Cybersecurity researchers have revealed security “blind spots” in Google Cloud’s Vertex AI platform that could allow artificial intelligence (AI) agents to be weaponized by attackers to gain unauthorized access to sensitive data and compromise an organization’s cloud environment.
According to Palo Alto Networks Unit 42, this issue is related to how the Vertex AI permission model can be exploited by taking advantage of excessive privilege scopes in service agents by default.
“Misconfigured or compromised agents can become ‘double agents’ who appear to be fulfilling their intended purpose, while surreptitiously exfiltrating sensitive data, compromising infrastructure, and creating backdoors into an organization’s most critical systems,” Unit 42 researcher Ofir Shaty said in a report shared with The Hacker News.
Specifically, the cybersecurity company discovered that the per-project, per-product service agent (P4SA) associated with a deployed AI agent built using Vertex AI’s Agent Development Kit (ADK) was granted excessive privileges by default. This opens the door to a scenario where you can use P4SA’s default permissions to extract service agent credentials and perform actions on behalf of the service agent.
After you deploy a Vertex agent through the agent engine, calls to the agent invoke Google’s metadata service, which exposes the service agent’s credentials and the Google Cloud Platform (GCP) project that hosts the AI agent, the ID of the AI agent, and the scope of the machine that hosts the AI agent.
Unit 42 said it was able to use the stolen credentials to jump from the AI agent’s execution context to a customer project, effectively violating isolation guarantees and allowing unrestricted read access to data in all Google Cloud Storage buckets within that project.
“This level of access constitutes a significant security risk, turning AI agents from useful tools to potential insider threats,” it added.

That’s not all. When a deployed Vertex AI agent engine runs within a Google-managed tenant project, the extracted credentials also grant access to Google Cloud Storage buckets within the tenant and provide details about the platform’s internal infrastructure. However, it was determined that the credentials lacked the necessary permissions to access the exposed bucket.

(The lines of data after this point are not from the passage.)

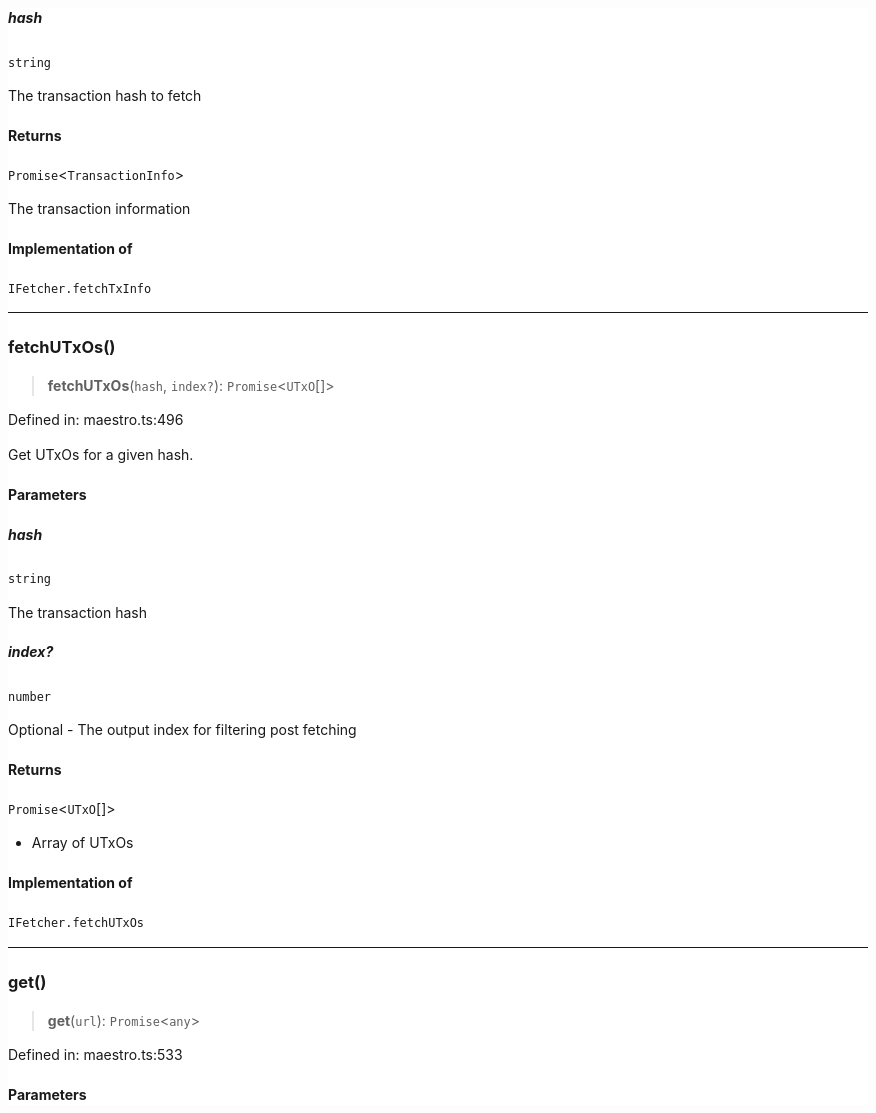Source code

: ##### hash

`string`

The transaction hash to fetch

#### Returns

`Promise`\<`TransactionInfo`\>

The transaction information

#### Implementation of

`IFetcher.fetchTxInfo`

***

### fetchUTxOs()

> **fetchUTxOs**(`hash`, `index?`): `Promise`\<`UTxO`[]\>

Defined in: maestro.ts:496

Get UTxOs for a given hash.

#### Parameters

##### hash

`string`

The transaction hash

##### index?

`number`

Optional - The output index for filtering post fetching

#### Returns

`Promise`\<`UTxO`[]\>

- Array of UTxOs

#### Implementation of

`IFetcher.fetchUTxOs`

***

### get()

> **get**(`url`): `Promise`\<`any`\>

Defined in: maestro.ts:533

#### Parameters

To make matters worse, the same P4SA service agent credentials also allowed access to a restricted Google-owned Artifact Registry repository that was uncovered during agent engine deployment. An attacker could use this behavior to download container images from the private repositories that make up the core of the Vertex AI Reasoning Engine.

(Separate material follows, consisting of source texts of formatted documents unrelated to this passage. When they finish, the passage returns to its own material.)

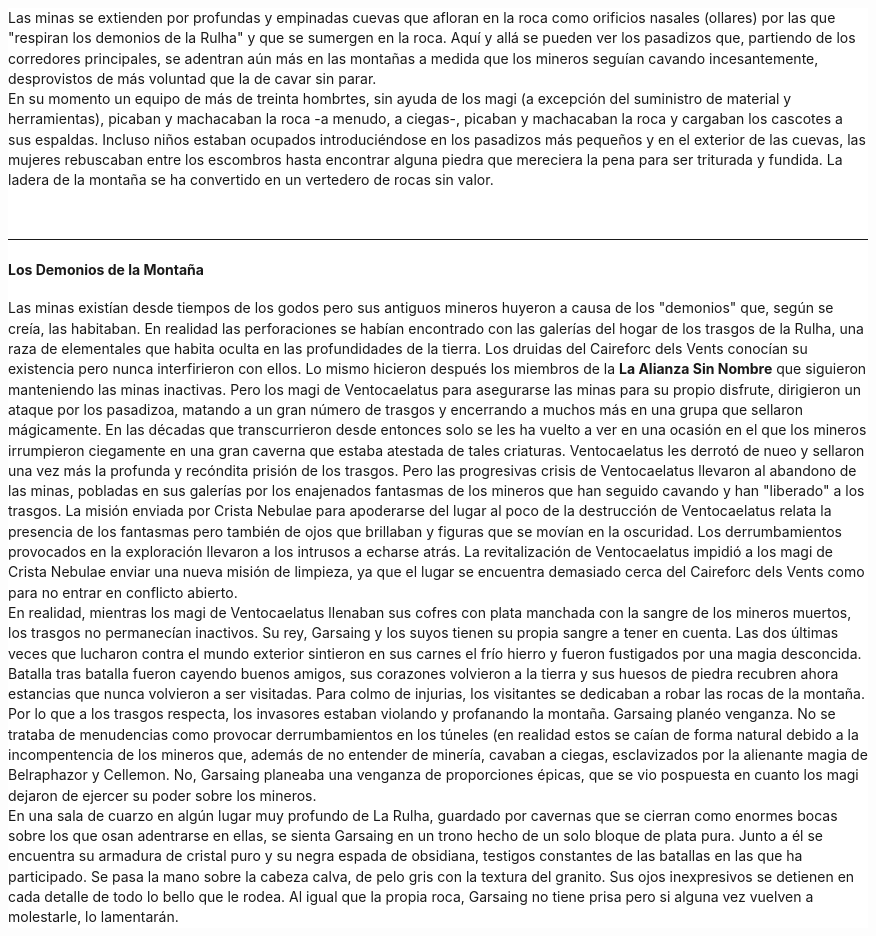 Las minas se extienden por profundas y empinadas cuevas que afloran en la roca como orificios nasales (ollares) por las que "respiran los demonios de la Rulha" y que se sumergen en la roca. Aquí y allá se pueden ver los pasadizos que, partiendo de los corredores principales, se adentran aún más en las montañas a medida que los mineros seguían cavando incesantemente, desprovistos de más voluntad que la de cavar sin parar.
<br />
En su momento un equipo de más de treinta hombrtes, sin ayuda de los magi (a excepción del suministro de material y herramientas), picaban y machacaban la roca -a menudo, a ciegas-, picaban y machacaban la roca y cargaban los cascotes a sus espaldas. Incluso niños estaban ocupados introduciéndose en los pasadizos más pequeños y en el exterior de las cuevas, las mujeres rebuscaban entre los escombros hasta encontrar alguna piedra que mereciera la pena para ser triturada y fundida. La ladera de la montaña se ha convertido en un vertedero de rocas sin valor.
<div id="4c400f16dbd27d386b646e0404f557ed" class="visibility-toggler image-thumb-container user-css-image-thumbnail position-relative padding-10 "><img src="https://worldanvil.com/uploads/images/48782d2a18911892d6cb9027e60db205.png" alt title="montedemo_some_spooky_entrances_to_abandoned_mines_carved_on_on_fa76c1bd-84ef-4ce0-a55c-693b50328850.png" /></div>
<hr /><h4>Los Demonios de la Montaña</h4>
Las minas existían desde tiempos de los godos pero sus antiguos mineros huyeron a causa de los "demonios" que, según se creía, las habitaban. En realidad las perforaciones se habían encontrado con las galerías del hogar de los trasgos de la Rulha, una raza de elementales que habita oculta en las profundidades de la tierra. Los druidas del <span data-article-privacy="private" data-article-id="bed5c40d-71fe-4e5b-a5b5-7b7f705c5432" data-template-type="location" class="private-article article-unlinked entity-link wa-link">Caireforc dels Vents</span> conocían su existencia pero nunca interfirieron con ellos. Lo mismo hicieron después los miembros de la <strong class="article-unlinked">La Alianza Sin Nombre</strong> que siguieron manteniendo las minas inactivas. Pero los magi de Ventocaelatus para asegurarse las minas para su propio disfrute, dirigieron un ataque por los pasadizoa, matando a un gran número de trasgos y encerrando a muchos más en una grupa que sellaron mágicamente. En las décadas que transcurrieron desde entonces solo se les ha vuelto a ver en una ocasión en el que los mineros irrumpieron ciegamente en una gran caverna que estaba atestada de tales criaturas. Ventocaelatus les derrotó de nueo y sellaron una vez más la profunda y recóndita prisión de los trasgos. Pero las progresivas crisis de Ventocaelatus llevaron al abandono de las minas, pobladas en sus galerías por los enajenados fantasmas de los mineros que han seguido cavando y han "liberado" a los trasgos. La misión enviada por Crista Nebulae para apoderarse del lugar al poco de la destrucción de Ventocaelatus relata la presencia de los fantasmas pero también de ojos que brillaban y figuras que se movían en la oscuridad. Los derrumbamientos provocados en la exploración llevaron a los intrusos a echarse atrás. La revitalización de Ventocaelatus impidió a los magi de Crista Nebulae enviar una nueva misión de limpieza, ya que el lugar se encuentra demasiado cerca del Caireforc dels Vents como para no entrar en conflicto abierto. 
<br />
En realidad, mientras los magi de Ventocaelatus llenaban sus cofres con plata manchada con la sangre de los mineros muertos, los trasgos no permanecían inactivos. Su rey, <span data-article-privacy="private" data-article-id="2f755356-8d7b-40e9-b8c1-f3e0614e0116" data-template-type="person" class="private-article article-unlinked entity-link wa-link">Garsaing</span> y los suyos tienen su propia sangre a tener en cuenta. Las dos últimas veces que lucharon contra el mundo exterior sintieron en sus carnes el frío hierro y fueron fustigados por una magia desconcida. Batalla tras batalla fueron cayendo buenos amigos, sus corazones volvieron a la tierra y sus huesos de piedra recubren ahora estancias que nunca volvieron a ser visitadas. Para colmo de injurias, los visitantes se dedicaban a robar las rocas de la montaña. Por lo que a los trasgos respecta, los invasores estaban violando y profanando la montaña. Garsaing planéo venganza. No se trataba de menudencias como provocar derrumbamientos en los túneles (en realidad estos se caían de forma natural debido a la incompentencia de los mineros que, además de no entender de minería, cavaban a ciegas, esclavizados por la alienante magia de Belraphazor y Cellemon. No, Garsaing planeaba una venganza de proporciones épicas, que se vio pospuesta en cuanto los magi dejaron de ejercer su poder sobre los mineros. 
<br />
En una sala de cuarzo en algún lugar muy profundo de La Rulha, guardado por cavernas que se cierran como enormes bocas sobre los que osan adentrarse en ellas, se sienta Garsaing en un trono hecho de un solo bloque de plata pura. Junto a él se encuentra su armadura de cristal puro y su negra espada de obsidiana, testigos constantes de las batallas en las que ha participado. Se pasa la mano sobre la cabeza calva, de pelo gris con la textura del granito. Sus ojos inexpresivos se detienen en cada detalle de todo lo bello que le rodea. Al igual que la propia roca, Garsaing no tiene prisa pero si alguna vez vuelven a molestarle, lo lamentarán.
<br />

In addition, the compromised P4SA credentials not only allowed downloading the images listed in the logs during agent engine deployment, but also exposed the contents of the Artifact Registry repository, including several other restricted images.

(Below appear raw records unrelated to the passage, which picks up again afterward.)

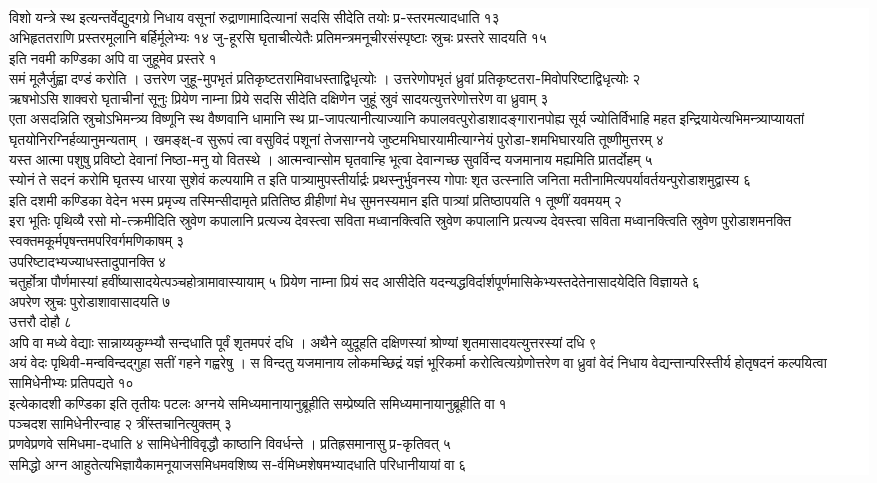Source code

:विशो
यन्त्रे स्थ इत्यन्तर्वेद्युदगग्रे निधाय वसूनां
रुद्राणामादित्यानां सदसि सीदेति तयोः
प्र-स्तरमत्यादधाति १३   
अभिहृततराणि प्रस्तरमूलानि बर्हिर्मूलेभ्यः १४
जु-हूरसि घृताचीत्येतैः प्रतिमन्त्रमनूचीरसंस्पृष्टाः स्रुचः प्रस्तरे
सादयति १५   
इति नवमी कण्डिका अपि वा जुहूमेव प्रस्तरे १   
समं
मूलैर्जुह्वा दण्डं करोति । उत्तरेण जुहू-मुपभृतं
प्रतिकृष्टतरामिवाधस्ताद्विधृत्योः ।
उत्तरेणोपभृतं ध्रुवां
प्रतिकृष्टतरा-मिवोपरिष्टाद्विधृत्योः
२   
ऋषभोऽसि शाक्वरो घृताचीनां सूनुः प्रियेण नाम्ना प्रिये सदसि सीदेति
दक्षिणेन जुहूं स्रुवं सादयत्युत्तरेणोत्तरेण वा ध्रुवाम् ३   
एता
असदन्निति स्रुचोऽभिमन्त्र्य विष्णूनि स्थ वैष्णवानि धामानि स्थ
प्रा-जापत्यानीत्याज्यानि कपालवत्पुरोडाशादङ्गारानपोह्य
सूर्य ज्योतिर्विभाहि महत इन्द्रियायेत्यभिमन्त्र्याप्यायतां
घृतयोनिरग्निर्हव्यानुमन्यताम् । खमङ्क्ष्-व सुरूपं त्वा
वसुविदं पशूनां तेजसाग्नये जुष्टमभिघारयामीत्याग्नेयं
पुरोडा-शमभिघारयति तूष्णीमुत्तरम् ४   
यस्त
आत्मा पशुषु प्रविष्टो देवानां निष्ठा-मनु यो वितस्थे । आत्मन्वान्सोम
घृतवान्हि भूत्वा देवान्गच्छ सुवर्विन्द यजमानाय मह्यमिति
प्रातर्दोहम् ५   
स्योनं ते सदनं करोमि घृतस्य धारया
सुशेवं कल्पयामि त इति पात्र्यामुपस्तीर्यार्द्रः प्रथस्नुर्भुवनस्य
गोपाः शृत उत्स्नाति जनिता मतीनामित्यपर्यावर्तयन्पुरोडाशमुद्वास्य
६   
इति दशमी कण्डिका वेदेन भस्म प्रमृज्य तस्मिन्सीदामृते प्रतितिष्ठ
व्रीहीणां मेध सुमनस्यमान इति पात्र्यां प्रतिष्ठापयति १
तूष्णीं यवमयम् २   
इरा भूतिः पृथिव्यै रसो मो-त्क्रमीदिति स्रुवेण
कपालानि प्रत्यज्य देवस्त्वा सविता मध्वानक्त्विति स्रुवेण कपालानि
प्रत्यज्य देवस्त्वा सविता मध्वानक्त्विति स्रुवेण पुरोडाशमनक्ति
स्वक्तमकूर्मपृषन्तमपरिवर्गमणिकाषम् ३   
उपरिष्टादभ्यज्याधस्तादुपानक्ति
४   
चतुर्होत्रा पौर्णमास्यां हवींष्यासादयेत्पञ्चहोत्रामावास्यायाम् ५
प्रियेण नाम्ना प्रियं सद आसीदेति
यदन्यद्धविर्दार्शपूर्णमासिकेभ्यस्तदेतेनासादयेदिति
विज्ञायते ६   
अपरेण स्रुचः पुरोडाशावासादयति ७   
उत्तरौ दोहौ ८   
अपि वा मध्ये
वेद्याः सान्नाय्यकुम्भ्यौ सन्दधाति पूर्वं शृतमपरं दधि । अथैने
व्युदूहति दक्षिणस्यां श्रोण्यां शृतमासादयत्युत्तरस्यां
दधि ९   
अयं वेदः पृथिवी-मन्वविन्दद्गुहा सतीं गहने गह्वरेषु । स विन्दतु
यजमानाय लोकमच्छिद्रं यज्ञं भूरिकर्मा करोत्वित्यग्रेणोत्तरेण वा
ध्रुवां वेदं निधाय वेद्यन्तान्परिस्तीर्य होतृषदनं कल्पयित्वा
सामिधेनीभ्यः प्रतिपद्यते १०   
इत्येकादशी कण्डिका इति
तृतीयः पटलः अग्नये समिध्यमानायानुब्रूहीति सम्प्रेष्यति
समिध्यमानायानुब्रूहीति वा १   
पञ्चदश सामिधेनीरन्वाह २
त्रींस्तचानित्युक्तम् ३   
प्रणवेप्रणवे समिधमा-दधाति ४
सामिधेनीविवृद्धौ काष्ठानि विवर्धन्ते । प्रतिह्रसमानासु
प्र-कृतिवत् ५   
समिद्धो अग्न आहुतेत्यभिज्ञायैकामनूयाजसमिधमवशिष्य
स-र्वमिध्मशेषमभ्यादधाति परिधानीयायां वा ६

“Accessing this proprietary code not only exposes Google’s intellectual property, but also provides attackers with a blueprint to discover further vulnerabilities,” Unit 42 explained.
“The Artifact Registry misconfiguration highlighted further flaws in critical infrastructure access control management. Attackers could use this unintended visibility to map Google’s internal software supply chain, identify deprecated or vulnerable images, and plan further attacks.”
Google has since updated its official documentation to clearly explain how Vertex AI uses resources, accounts, and agents. The tech giant also recommends that customers use Bring Your Own Service Account (BYOSA) to replace the default service agent and apply the principle of least privilege (PoLP) to ensure that the agent only has the permissions necessary to perform the task at hand.
“Giving agents broad privileges by default violates the principle of least privilege and is a dangerous security flaw by design,” Shati said. “Organizations should treat AI agent deployments with the same rigor as new production code: validate privilege boundaries, limit OAuth scope to least privilege, verify source integrity, and conduct managed security testing before production deployment.”